В бараке пахло немытыми телами, потом, грязными сапогами, чем-то кислым, затхлым, этот запах раздражал генерала, но он давил в себе раздражение и делал это легко — научился...
Конечно, другой генерал, какой-нибудь Ранненкампф, бросил бы своих солдат на произвол судьбы, а сам, оберегая погоны, попытался бы спастись, но только не Корнилов, Корнилов остался со своими солдатами и находился с ними до конца. В пепле, в огне.
Перед солдатами он чист, а вот перед царём-батюшкой, перед Россией, естественно, виноват. Плен — не самое почётное дело...
Корнилов вновь зажал стон, сдавил его зубами, втянул в себя сырой, простудный воздух, поморщился от неудобства и боли. С тем, что произошло, надо было мириться.
Солдат-фельдшер, из русских, неразговорчивый, с дергающейся щекой, дважды в день перевязывал ему раздробленную кость руки, раненую ногу перевязывал реже — она заживала лучше и быстрее, чем рука. Несколько раз Корнилов пытался с солдатом заговорить, но тот отвечал невнятными короткими междометиями, и Корнилов понял, что фельдшер был контужен на фронте снарядом.
Но однажды фельдшер произнёс неожиданно внятно:
— Вам надо в госпиталь, ваше высокопревосходительство. Кость руки плохо срастается.
Корнилов поморщился: какой госпиталь! Солдат посмотрел на него внимательно — глаза у фельдшера были ясные, печальные, таилось в них что-то притягивающее, — в ответ Корнилов медленно, ощущая, как боль сверлит затылок, покачал головой:
— Нет.
— Здесь можно получить заражение крови. В лагере сплошная антисанитария, ваше высокопревосходительство. Австриякам же на всё чихать, даже на своих солдат, не говоря уж о пленных.

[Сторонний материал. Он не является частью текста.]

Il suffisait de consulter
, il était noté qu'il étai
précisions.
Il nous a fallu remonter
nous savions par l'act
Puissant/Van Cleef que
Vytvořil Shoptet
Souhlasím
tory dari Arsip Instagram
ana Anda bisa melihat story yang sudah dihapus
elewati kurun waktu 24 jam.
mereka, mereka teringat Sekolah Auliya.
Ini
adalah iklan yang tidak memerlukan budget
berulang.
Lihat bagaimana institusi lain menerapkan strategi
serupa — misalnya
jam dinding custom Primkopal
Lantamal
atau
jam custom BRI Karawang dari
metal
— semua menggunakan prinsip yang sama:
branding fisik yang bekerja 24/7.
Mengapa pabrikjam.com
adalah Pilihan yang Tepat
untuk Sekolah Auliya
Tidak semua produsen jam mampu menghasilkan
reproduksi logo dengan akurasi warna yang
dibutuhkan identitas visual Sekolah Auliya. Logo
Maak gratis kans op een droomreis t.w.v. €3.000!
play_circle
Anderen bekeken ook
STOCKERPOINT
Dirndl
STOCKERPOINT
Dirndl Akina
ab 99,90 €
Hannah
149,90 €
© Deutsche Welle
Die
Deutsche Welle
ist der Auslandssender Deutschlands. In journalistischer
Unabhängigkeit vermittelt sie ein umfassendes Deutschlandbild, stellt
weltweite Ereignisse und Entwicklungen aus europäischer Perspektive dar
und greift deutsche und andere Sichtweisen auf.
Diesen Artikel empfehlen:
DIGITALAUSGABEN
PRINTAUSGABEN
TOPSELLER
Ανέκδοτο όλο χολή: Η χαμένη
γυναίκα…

В ответ Корнилов вновь отрицательно покачал головой:
— Нет.
Однако солдат-фельдшер оказался настырным, вскоре в барак, где находился Корнилов, пришёл капитан-австриец, со стеком, в перчатках, с моноклем.
Блеснув моноклем, австриец издали глянул на генерала и проговорил по-петушиному резко и громко:
— Гут!
На следующий день Корнилова под конвоем отвезли в госпиталь.
Если в бараке на Корнилова совсем не обращали внимания — делали это словно специально, то в госпитале к нему отнеслись, как к настоящему генералу — постель у него оказалась застеленной настоящим бельём, туго поскрипывавшем от крахмала. Что стало причиной такого изменения отношения к нему, Корнилов не знал.
Рука в госпитале пошла на поправку, кости хоть и медленно, но начали срастаться, из гнойных струпьев перестала сочиться противная влага.
Он решил изучать немецкий язык — тот самый язык, от которого раньше демонстративно отворачивался, считая его языком муштры, казармы, собачьего лая, — и неожиданно пришёл к выводу, что в языке этом есть очень красивые, очень звучные и точные слова. И вообще, язык этот очень скоро может ему понадобиться.
Всё, что ни задумывал Корнилов — обязательно доводил до конца.
Он сидел на койке и аккуратно сжимал и разжимал пальцы раненой руки. Кость срослась, боли не было, хотя Корнилову казалось, что пальцы работают не так проворно, как раньше, не столь быстрые они и не столь цепкие, не столь послушные... Так оно и было.
Лицо у генерала высохло, потяжелело, усы обвисли, он сделался похожим на старого, потускневшего от жизни монгола, приготовившегося уходить к «верхним людям», во взгляде появилась неземная горечь, у губ пролегли две скорбные складки.
Хоть и было обращение в госпитале с ним очень вежливым, но его по-прежнему никуда не выпускали, общаться с земляками запрещали. Он сидел в четырёх душных стенах и ощущал себя некой подопытной мышью.
Впрочем, госпитальные углы были всё-таки лучше, чем тесные сырые стены крепостной каморки, в которую его перевели через некоторое время. Передвигаться по каморке можно было только согнувшись, каменные углы норовили стиснуть, размять человека, не хватало воздуха, чтобы полной грудью дышать, пространство ограничивалось лишь несколькими скудными метрами.
Вообще, камни здешние норовили действовать колдовски — притягивали к себе человека, стремились высосать из него последние соки, обратить живую плоть в мёртвую; Корнилов, ощущая эту шаманскую злую силу, сопротивлялся ей.
Каждое утро он старался делать зарядку — наловчился так, что мог делать её даже на четвереньках, разрабатывал руку и ногу и ловил себя на мысли, что готов пойти на любую работу — даже собирать бураки у бюргеров-австрийцев, лишь бы выбраться за пределы этой каменной каморки, но его отсюда по-прежнему не выпускали.